The end of formal apartheid and this very Constitution freed South African businesses and investors from the shame and structural limits of apartheid. The huge efforts of poor and working-class people to defeat apartheid enabled Naspers, South African Breweries, Anglo American, Discover, Investec, Old Mutual and other big businesses to become legitimate global business players without the shame of apartheid. This restored profitability, which was increasingly constrained by a structurally limited apartheid economy. For this strategic benefit from the end of formal apartheid, South African businesses and investors have not contributed their part of the 1994 bargain through sufficient, job-creating, redistributive and transformative investment and other measures for the wider social good. Business can and must do better and more to promote social solidarity.
Whilst the sun still shines somewhat, big business and the ultra-wealthy in our country should seriously ask themselves what redistributive measures it should voluntarily undertake in order to advance the constitutional promise of human well-being. It is significant in this regard that two of the new parties that emerged in the 2024 election and which were reported to have business support put forward proposals for a modest but meaningful wealth tax. Proposals like this need to be supported and taken forward as part of meaningful, substantive and transformative contributions to build a society of universal human well-being and the broader social good in line with the socio-economic transformation vision of the Constitution. This also means the transformation and restructuring of the economy, which is informed by the vision of universal well-being. In its own long-term interests, it is time for South African business to accept and embrace the socio-economic transformation required by the Constitution. The track record in this regard shows a business sector that sees itself above and outside the Constitution. How are ordinary poor and working people expected to embrace the Constitution when they see business as outside it?
As Sipho Pityana (a well-established businessman produced by the struggle against apartheid) aptly put it at the 2010 launch of the Council for the Advancement of the South African Constitution (CASAC): “The grinding poverty and alienation of the poor, the sense of hopelessness of those relying on social security or who fall outside of its protective net, must give us a sense of urgency to redress these inhumane conditions that afflict so many of our people.
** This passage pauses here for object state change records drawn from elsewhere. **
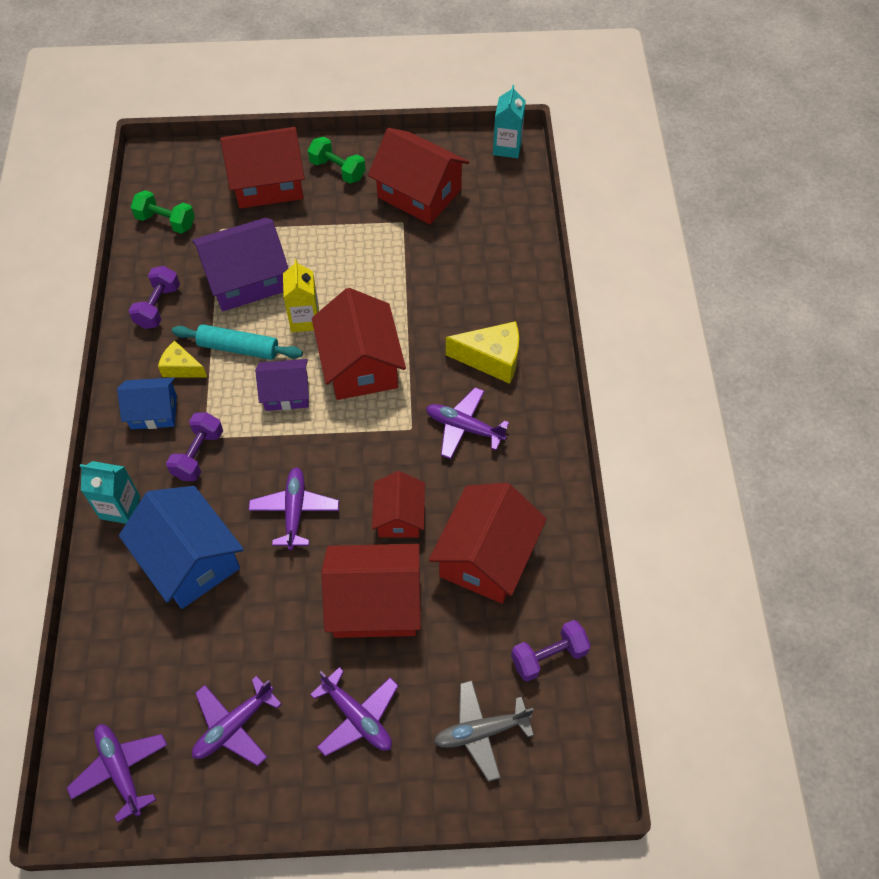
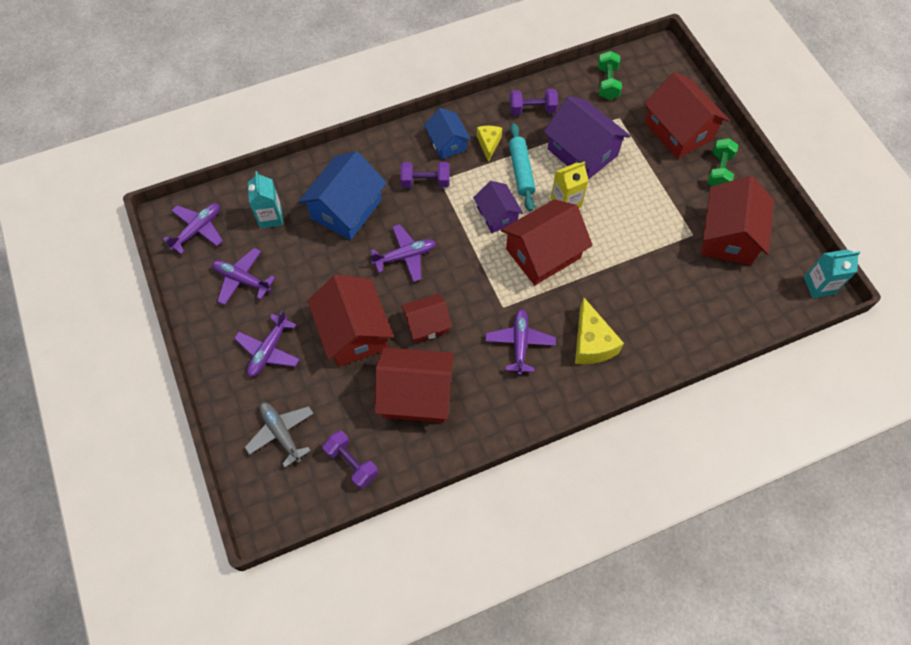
camera: 70 degrees right, 5 degrees up
turquoise carton [80,461,140,524] -> turquoise carton moved to [248,171,283,229]

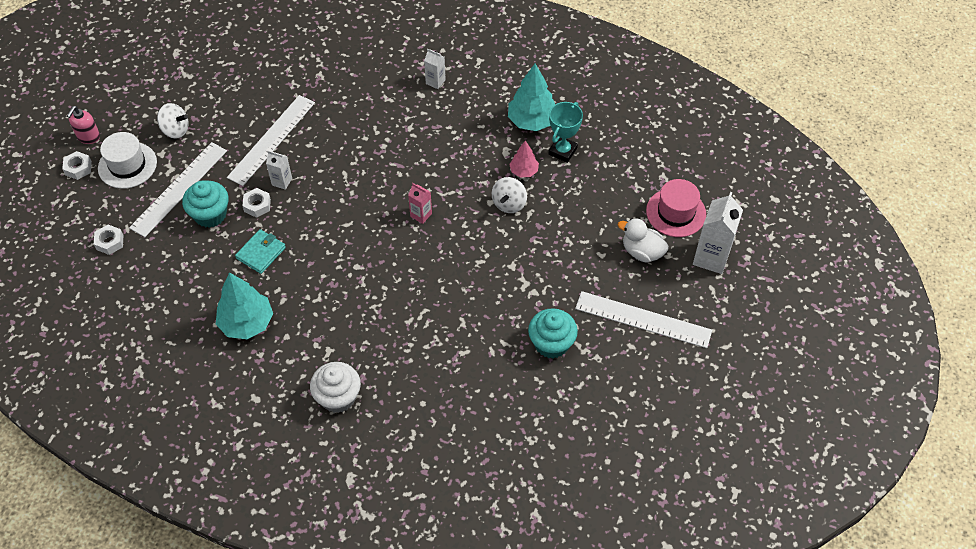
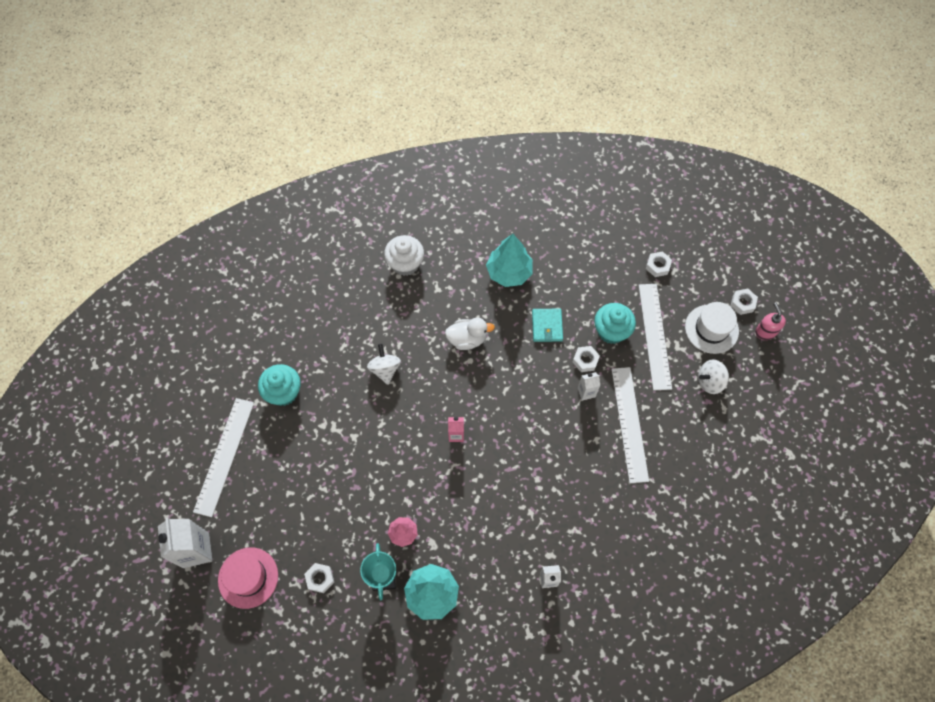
camera: 145 degrees right, 10 degrees up
white spinning top [492,177,527,213] -> white spinning top moved to [367,344,401,385]
white ruler [575,291,712,348] -> white ruler turned 60 degrees counterclockwise [193,398,254,517]
white duck [618,218,669,263] -> white duck moved to [445,318,495,350]
none -> white nut [304,563,334,593]

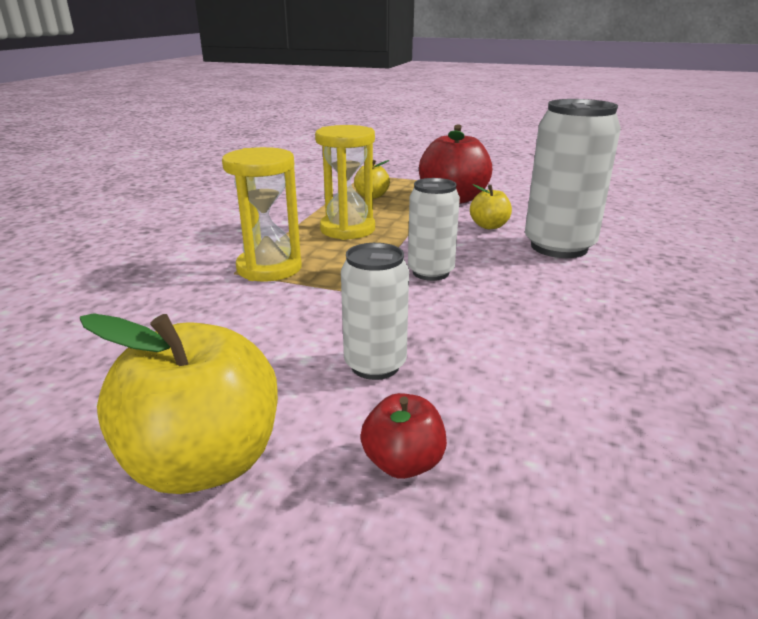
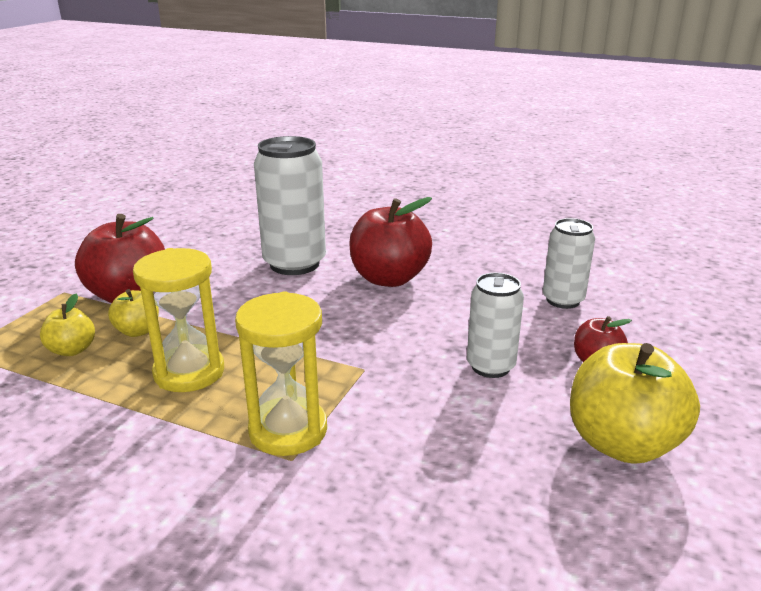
camera: 85 degrees left, 0 degrees up
white can [408,178,460,281] -> white can moved to [543,218,595,309]
yellow apple [470,184,512,229] -> yellow apple moved to [108,289,159,337]
none -> red apple [349,197,432,287]

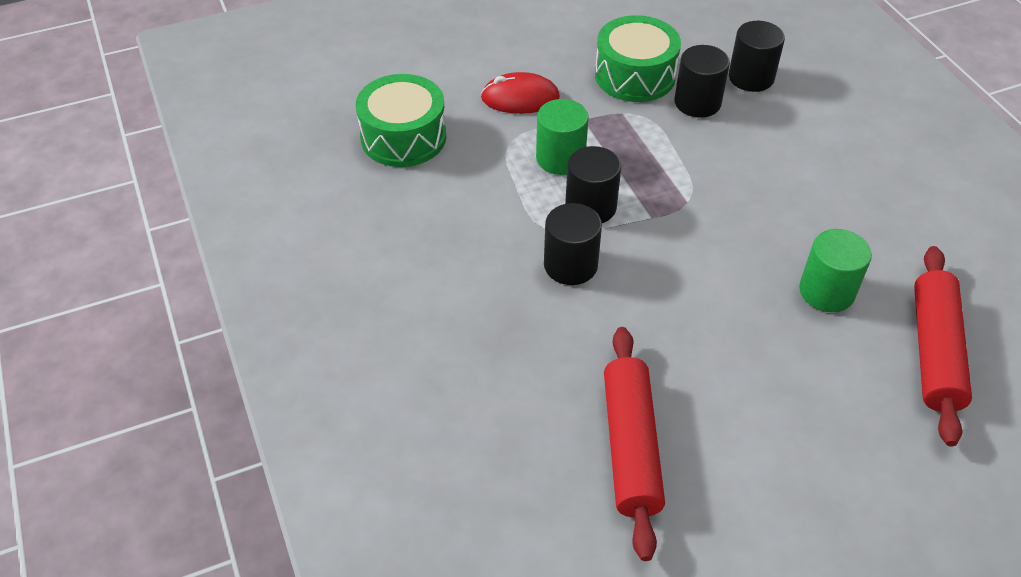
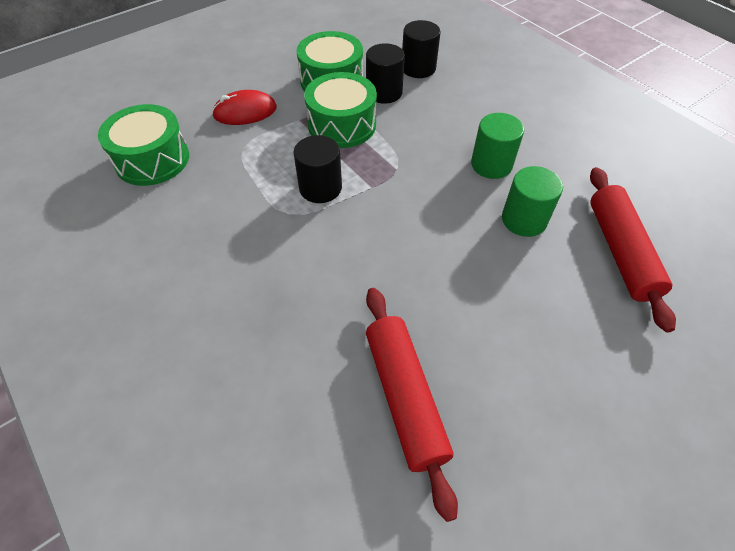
camera: 15 degrees left, 5 degrees up
green cylinder [536,99,589,175] -> green cylinder moved to [471,113,524,179]
black cylinder [544,203,602,285] -> none
none -> green drum [304,72,377,148]

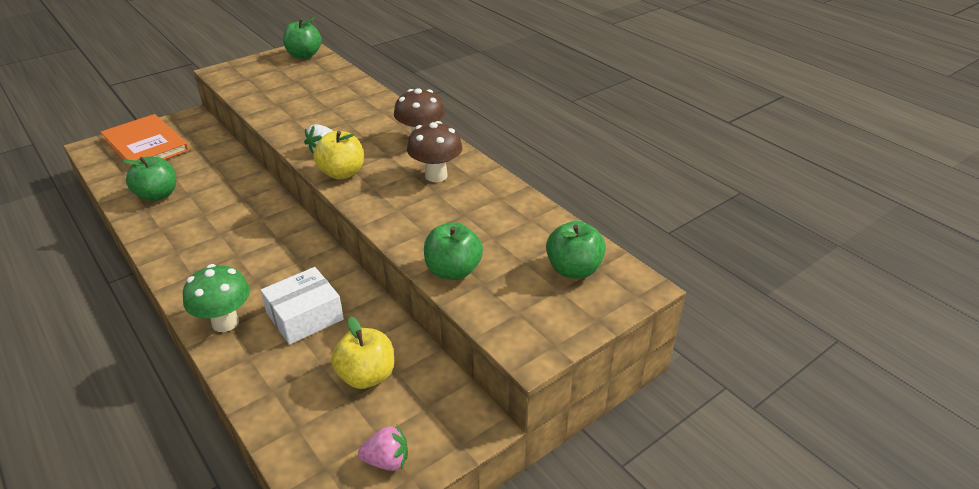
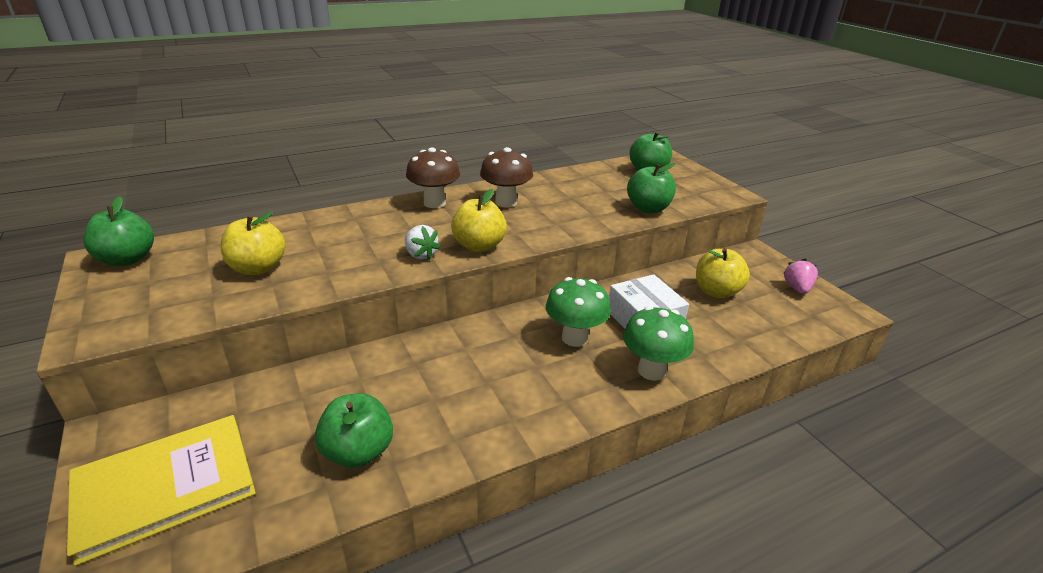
camera: 80 degrees left, 5 degrees down
orange book [101,114,189,167] -> yellow book [67,415,256,566]
none -> yellow apple [221,212,285,275]
none -> green mushroom [546,277,611,347]

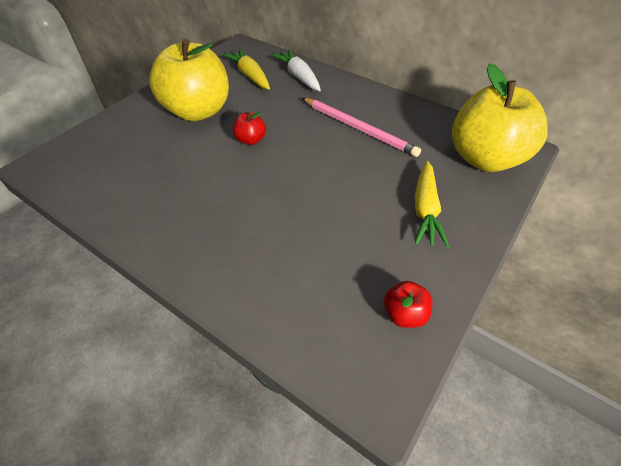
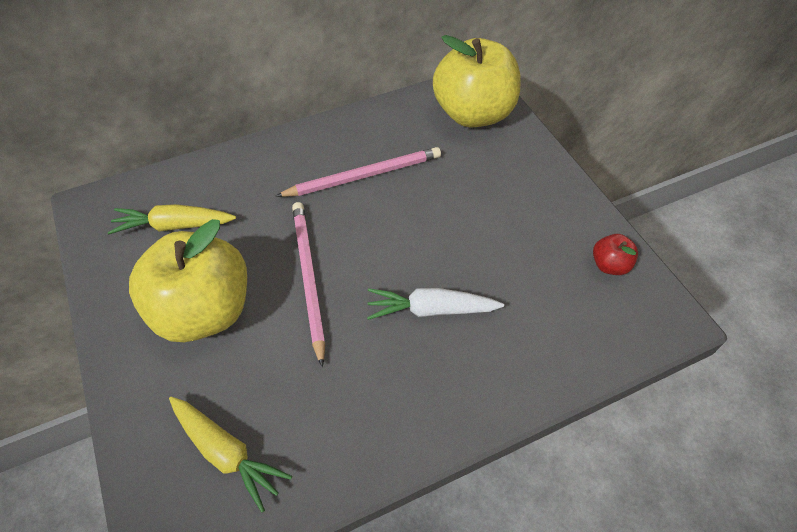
camera: 60 degrees left, 5 degrees up
red apple [233,112,266,145] -> pink pencil [292,202,325,367]
white carrot [271,49,321,91] -> white carrot moved to [367,288,504,320]
yellow carrot [415,161,449,248] -> yellow carrot moved to [169,397,292,513]

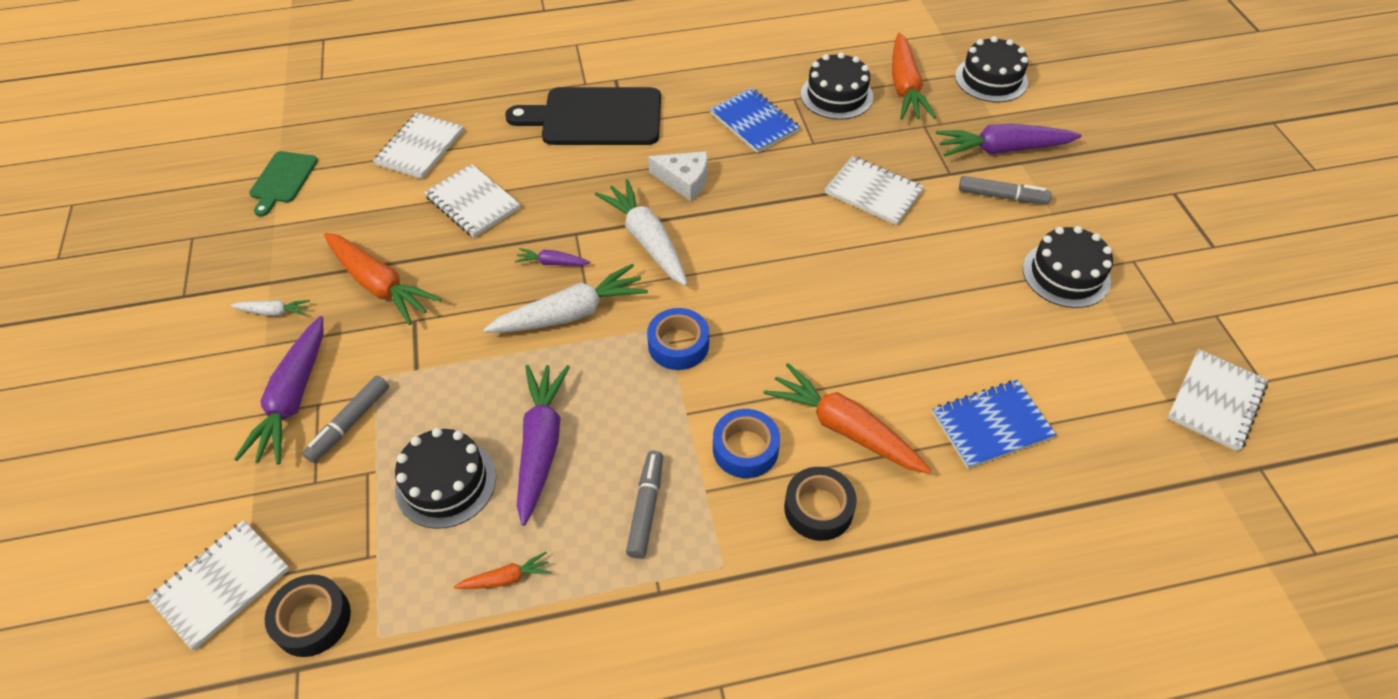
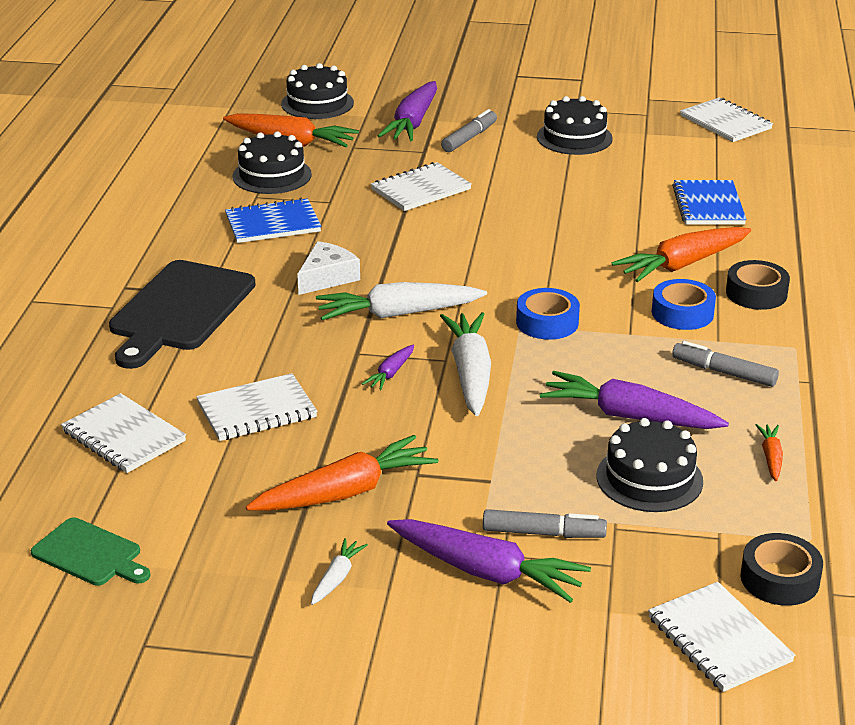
camera: 70 degrees left, 20 degrees down
grey marker [302,376,389,463] -> grey marker turned 45 degrees counterclockwise [483,509,607,538]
Poverty is an assault on the dignity of about 70 percent of our fellow citizens who are condemned to it…the pursuit of the dreams of the poor and the unemployed is a mandate from the supreme law of the land: the constitution… The business community also has to do more to demonstrate commitment to the future envisaged by our constitution… Business needs to emerge with programmes that are driven less by a desire to enhance profit and more by a commitment to claim its responsible corporate citizenship and the realisation of the vision of our constitution.”
In the same speech, Pityana quoted Professor Sandra Liebenberg, who had written that “Poverty is not only inconsistent with the foundational constitutional values of human dignity, freedom and equality, it is also a matter of profound concern for the nature and quality of democracy”. But South African business has fallen short. Now is the time for South African business to rise to the occasion and earnestly contribute to the broader social good in line with the redistributive and transformative vision of the South African Constitution.
Mazibuko Kanyiso Jara is the executive director of the Zabalaza Pathways Institute.